Question

If the roots of \[a{x^2} - bx - c = 0\] changes by the same quantity, then the expression in a, b, c that does not change is
A) \[\dfrac{{{b^2} - 4ac}}{{{a^2}}}\]
B) \[\dfrac{{{b^2} - 4c}}{a}\]
C) \[\dfrac{{{b^2} + 4ac}}{{{a^2}}}\]
D) None of these

Answer 1

Hint: At first, we will find the roots of the given equation. Next, we apply a change on the roots and we will get a new quadratic equation. There, we will get the new roots.
The, we can compare the discriminant of both the equation and we can find if there is any change.

Complete step-by-step answer:
It is given that; the roots of \[a{x^2} - bx - c = 0\]…………... (1) changes by the same quantity.
We have to find out the given problem.
Let us consider a quadratic equation \[a{x^2} + bx + c = 0,a \ne 0\]. The roots of this equation are \[\dfrac{{ - b \pm \sqrt {{b^2} - 4ac} }}{{2a}}\] . And, the discriminant of this equation is, \[{b^2} - 4ac\].
The roots of the equation (1) are \[\dfrac{{b \pm \sqrt {{b^2} - 4ac} }}{{2a}}\].
Let us take the roots of \[a{x^2} - bx - c = 0\] are \[\alpha ,\beta \].
Let us increase the roots by some constant k.
Therefore, the roots become, \[\alpha + k,\beta + k\].
Now, \[x = \alpha \] satisfies the above equation.
Let, \[\alpha + k = x \Rightarrow \alpha = x - k\]
Substitute the value of \[\alpha \]in the above equation we get,
\[a{(x - k)^2} - b(x - k) - c = 0\]
Simplifying we get,
\[{x^2}(a) - x(2ak + b) + a{k^2} + bk - c = 0\]..............… (2)
Now, we are going to check the discriminant of the equation (2).
So, we have,
\[D = \dfrac{{(2ak + b) \pm \sqrt {4{a^2}{k^2} + {b^2} + 4abk - 4{a^2}{k^2} - 4abk + 4ac} }}{{2a}}\]
Simplifying we get,
\[D = \dfrac{{(2ak + b) \pm \sqrt {{b^2} + 4ac} }}{{2a}}\]
We can see the discriminant quantity is the same in both the equation (1) and (2).

$\therefore $The correct option is D) none of these.

Note: In this question, we found the expression that in a, b, c that does not change.

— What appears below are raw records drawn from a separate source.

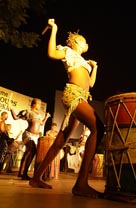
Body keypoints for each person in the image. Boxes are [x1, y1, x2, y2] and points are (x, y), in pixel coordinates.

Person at [29, 18, 105, 199]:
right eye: (85, 40)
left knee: (61, 139)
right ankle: (81, 184)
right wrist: (54, 29)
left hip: (82, 96)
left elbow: (91, 84)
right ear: (78, 41)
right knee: (98, 127)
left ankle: (36, 178)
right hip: (73, 95)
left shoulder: (85, 62)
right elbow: (51, 53)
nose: (87, 43)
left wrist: (94, 68)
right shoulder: (69, 52)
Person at [10, 98, 51, 180]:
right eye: (38, 104)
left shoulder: (39, 115)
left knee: (28, 153)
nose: (40, 106)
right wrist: (11, 109)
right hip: (28, 134)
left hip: (35, 136)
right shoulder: (28, 112)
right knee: (31, 150)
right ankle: (24, 173)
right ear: (33, 104)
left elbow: (42, 124)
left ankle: (21, 172)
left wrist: (46, 117)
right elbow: (15, 117)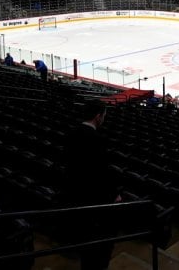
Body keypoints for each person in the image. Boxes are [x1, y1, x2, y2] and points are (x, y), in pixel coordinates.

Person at [61, 99, 120, 270]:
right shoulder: (97, 139)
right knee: (99, 249)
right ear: (97, 116)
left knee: (86, 245)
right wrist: (114, 194)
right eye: (104, 116)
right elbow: (101, 171)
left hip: (75, 195)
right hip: (93, 201)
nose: (104, 119)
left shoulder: (71, 134)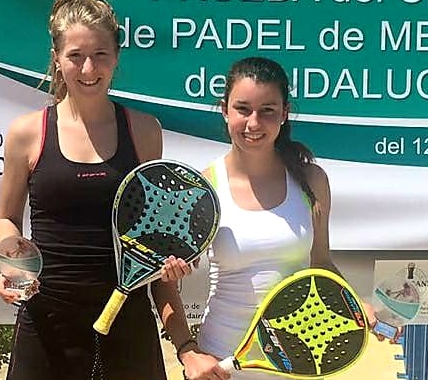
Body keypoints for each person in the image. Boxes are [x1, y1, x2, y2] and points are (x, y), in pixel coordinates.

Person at [154, 57, 385, 380]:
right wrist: (188, 352)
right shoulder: (203, 190)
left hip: (297, 362)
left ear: (284, 113)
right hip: (220, 364)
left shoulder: (312, 181)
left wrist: (358, 304)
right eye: (242, 109)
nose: (253, 123)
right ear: (225, 110)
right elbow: (165, 286)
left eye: (267, 111)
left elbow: (320, 264)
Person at [0, 0, 168, 380]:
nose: (88, 69)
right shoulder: (27, 132)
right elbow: (5, 219)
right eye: (75, 56)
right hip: (47, 320)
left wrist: (168, 264)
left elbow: (153, 230)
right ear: (57, 59)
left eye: (100, 55)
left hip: (128, 318)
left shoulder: (144, 131)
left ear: (117, 57)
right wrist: (10, 257)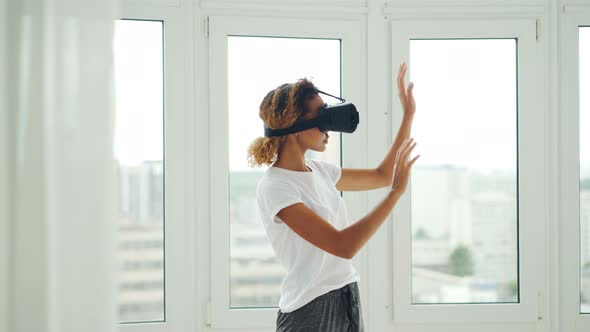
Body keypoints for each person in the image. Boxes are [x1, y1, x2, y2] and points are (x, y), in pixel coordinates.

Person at [247, 63, 419, 332]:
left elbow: (383, 175)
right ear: (294, 126)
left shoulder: (320, 170)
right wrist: (396, 194)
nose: (329, 127)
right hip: (310, 311)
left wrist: (408, 115)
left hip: (347, 296)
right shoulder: (275, 186)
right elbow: (343, 245)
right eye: (322, 117)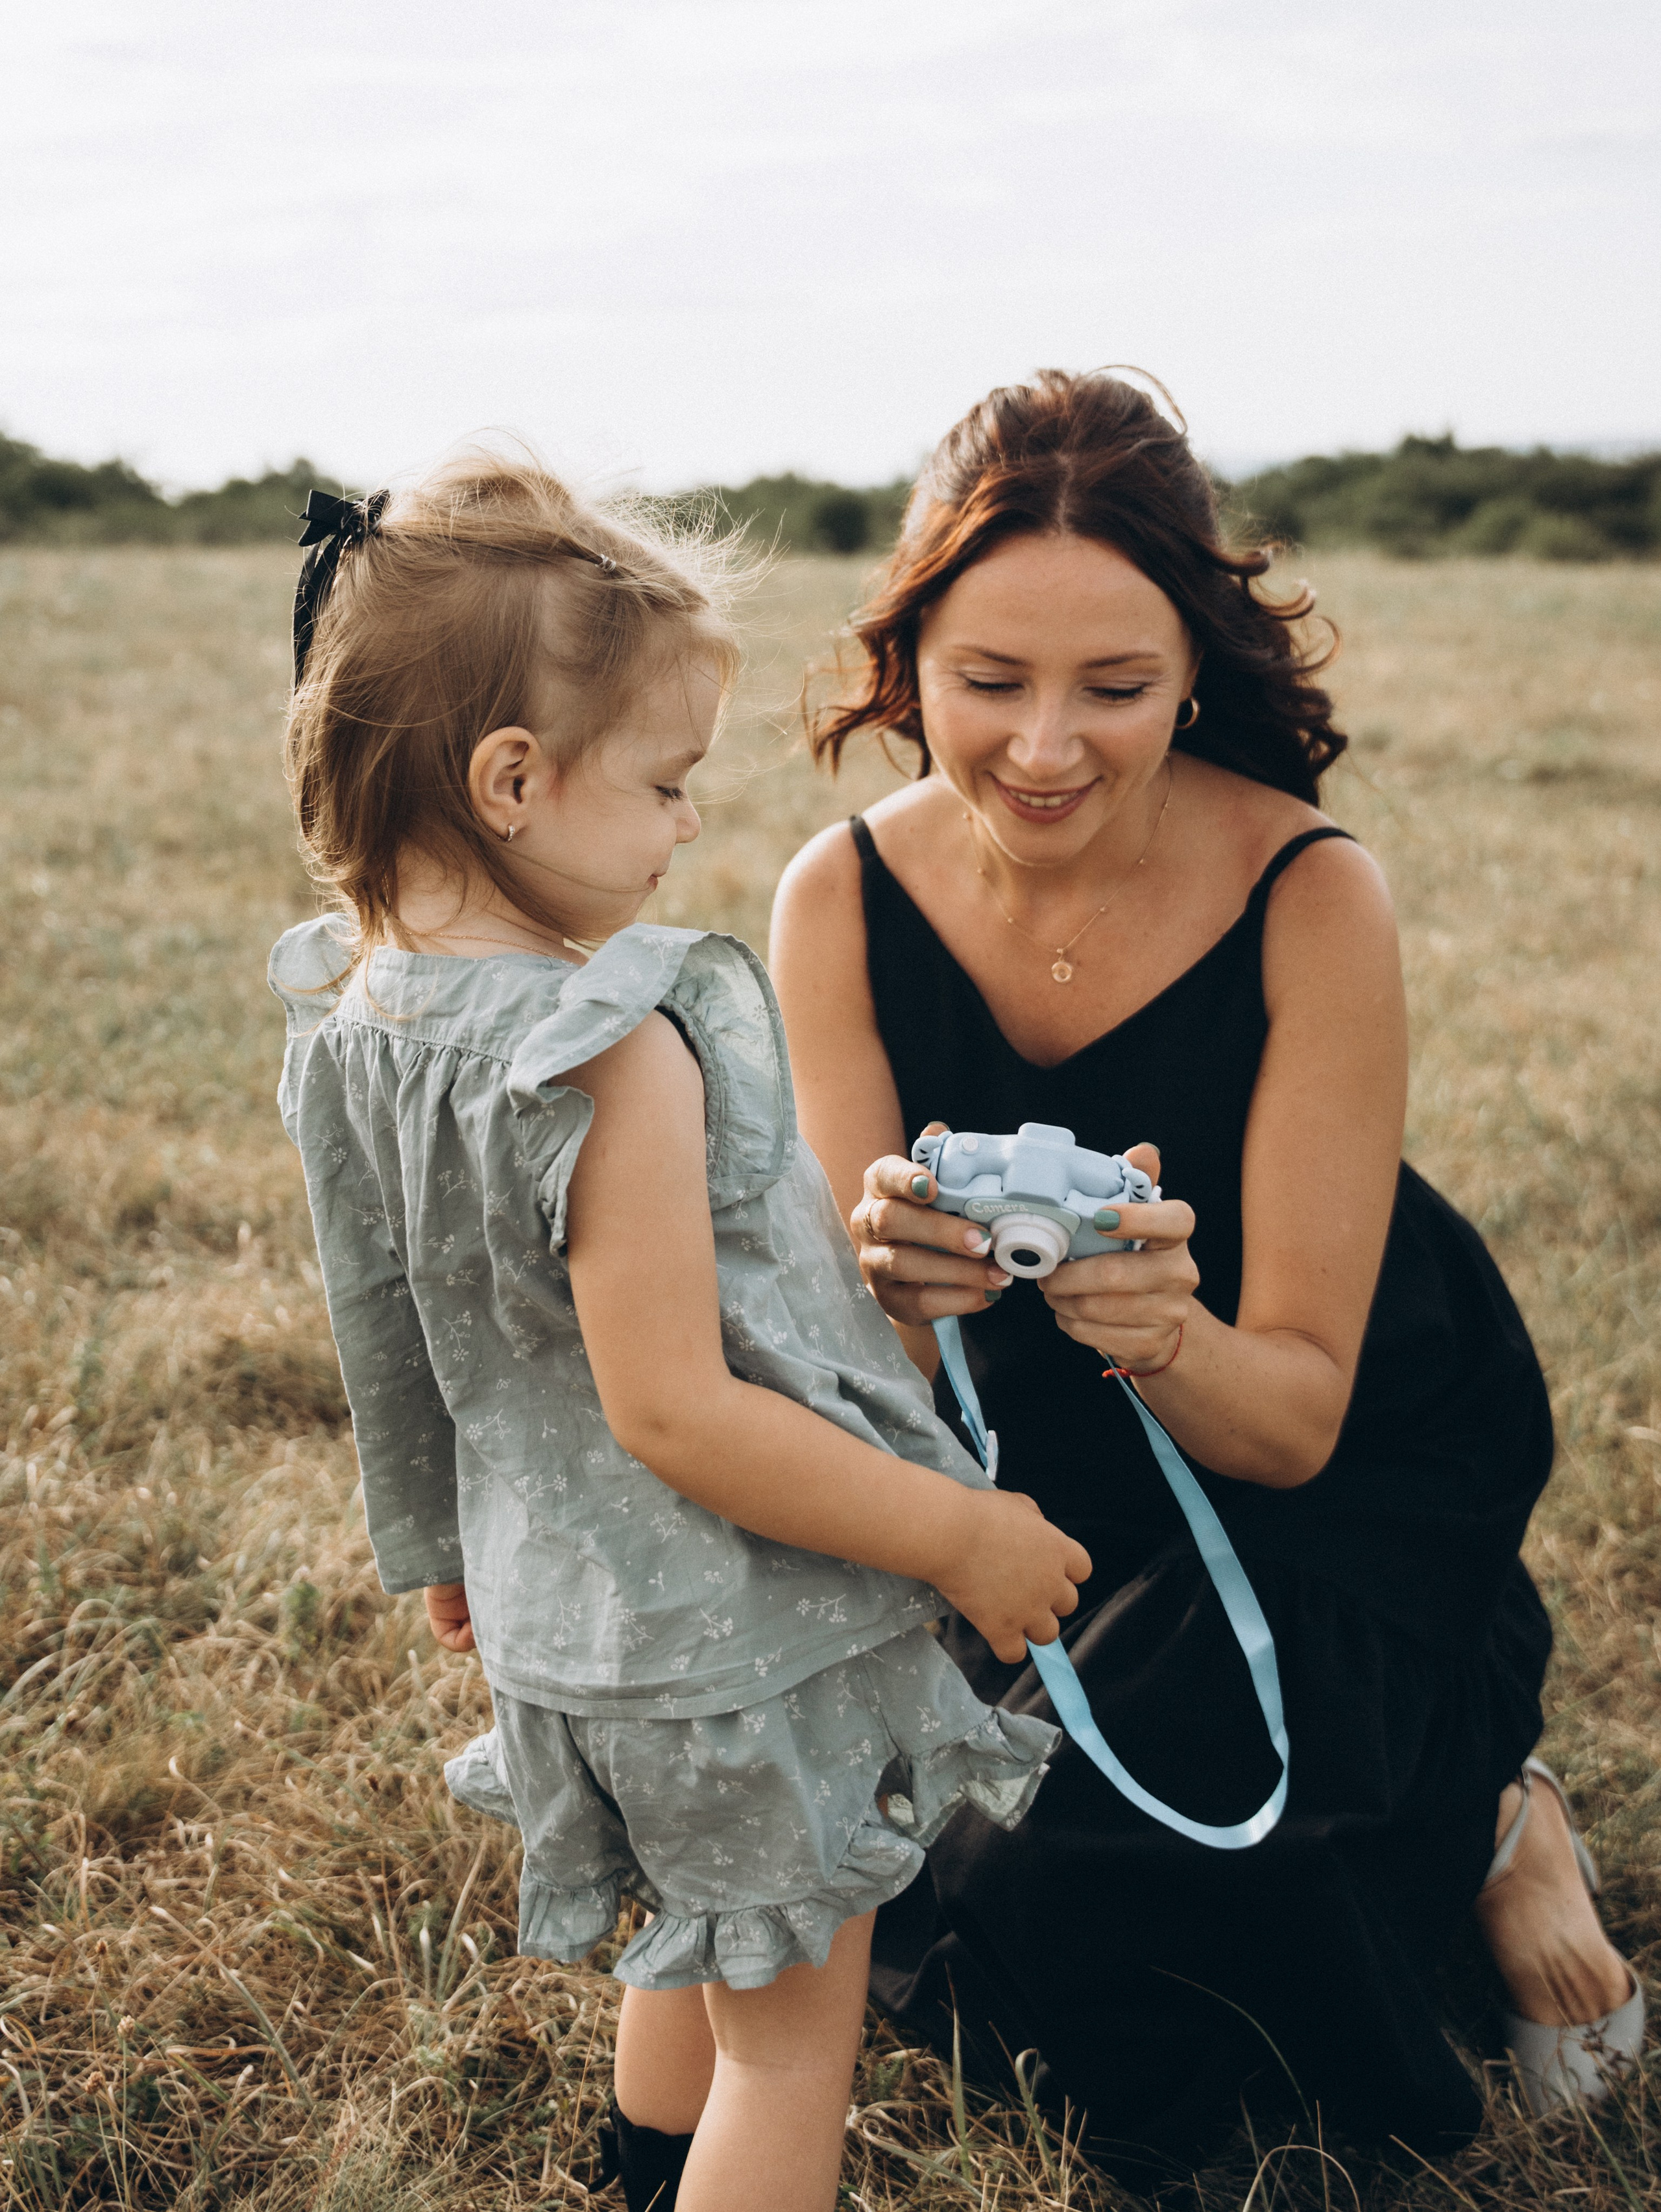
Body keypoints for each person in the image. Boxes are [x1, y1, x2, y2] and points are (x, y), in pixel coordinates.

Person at [770, 369, 1642, 2176]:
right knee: (916, 1899)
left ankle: (1493, 1805)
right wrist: (886, 1290)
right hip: (1028, 1476)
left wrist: (1164, 1328)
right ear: (908, 657)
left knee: (1123, 1891)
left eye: (1117, 686)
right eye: (989, 682)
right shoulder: (834, 898)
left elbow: (1303, 1416)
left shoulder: (1316, 891)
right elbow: (874, 1388)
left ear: (1196, 668)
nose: (1045, 747)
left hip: (1324, 1455)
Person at [267, 455, 1089, 2212]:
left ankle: (646, 2182)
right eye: (661, 783)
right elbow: (678, 1413)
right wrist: (962, 1530)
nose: (685, 824)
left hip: (570, 1619)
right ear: (514, 783)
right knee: (792, 2033)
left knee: (692, 1941)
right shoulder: (608, 1046)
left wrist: (438, 1550)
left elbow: (380, 1330)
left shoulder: (363, 1023)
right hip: (728, 1629)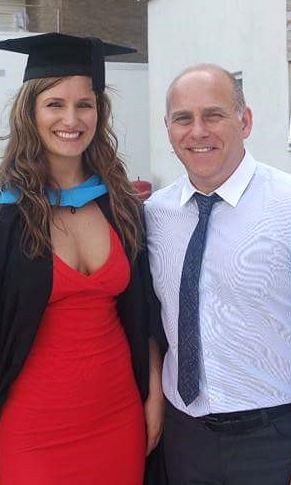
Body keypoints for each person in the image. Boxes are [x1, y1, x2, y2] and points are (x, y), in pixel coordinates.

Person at [0, 32, 164, 485]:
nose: (71, 119)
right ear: (30, 112)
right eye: (55, 104)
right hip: (32, 429)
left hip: (118, 416)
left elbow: (145, 309)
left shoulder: (120, 206)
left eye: (85, 104)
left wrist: (153, 394)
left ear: (100, 112)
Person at [144, 63, 291, 485]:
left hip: (274, 439)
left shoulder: (285, 204)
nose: (198, 131)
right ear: (168, 129)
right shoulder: (154, 215)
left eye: (214, 115)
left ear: (244, 121)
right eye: (183, 119)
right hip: (185, 438)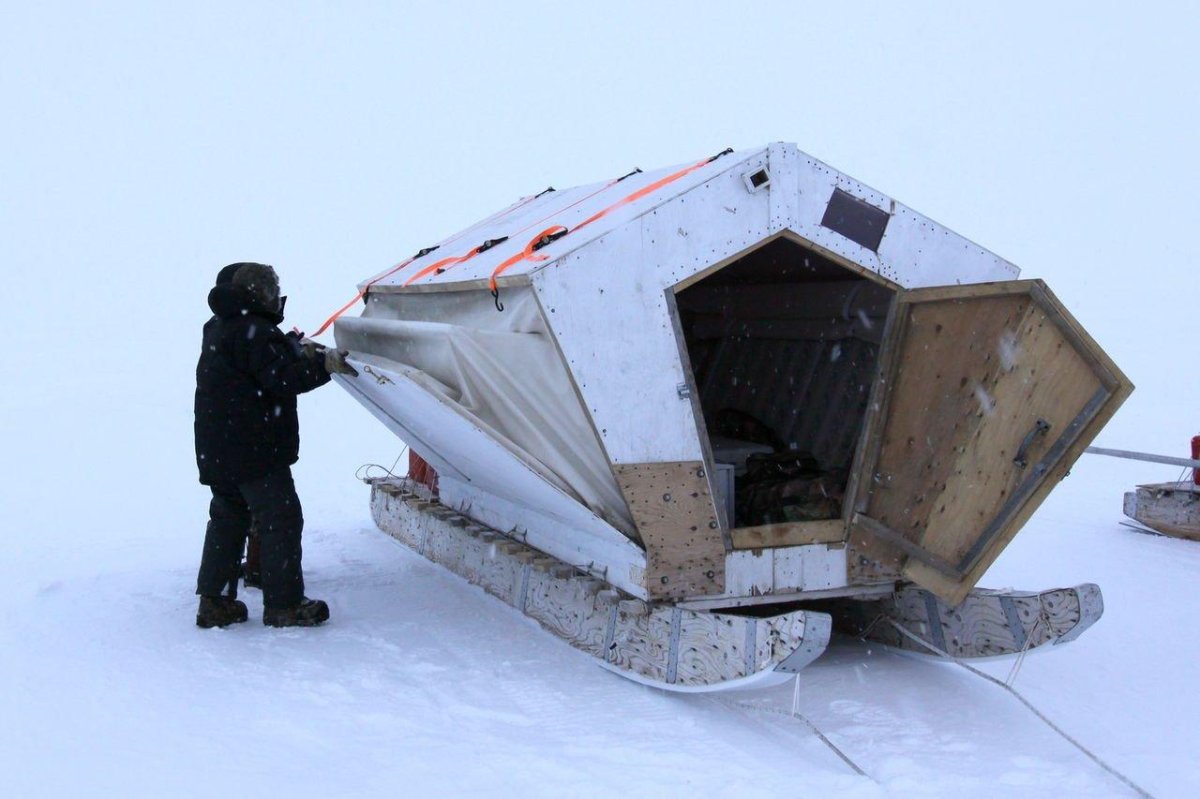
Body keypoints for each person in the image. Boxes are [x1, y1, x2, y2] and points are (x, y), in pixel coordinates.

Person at [193, 262, 357, 628]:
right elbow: (281, 378)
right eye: (270, 291)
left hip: (219, 448)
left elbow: (259, 360)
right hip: (254, 450)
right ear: (258, 294)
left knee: (228, 519)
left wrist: (289, 347)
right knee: (280, 519)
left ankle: (214, 602)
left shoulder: (221, 326)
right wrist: (325, 364)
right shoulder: (255, 331)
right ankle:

Students must focus on the steps that check the discriminant for the roots. Because on that step we substituted the roots values into the relation.
If Discriminant is less than 0 then the roots are imaginary.
If the discriminant is equal to 0 then the roots are equal and rational.
If the discriminant is greater than 0 then the unequal.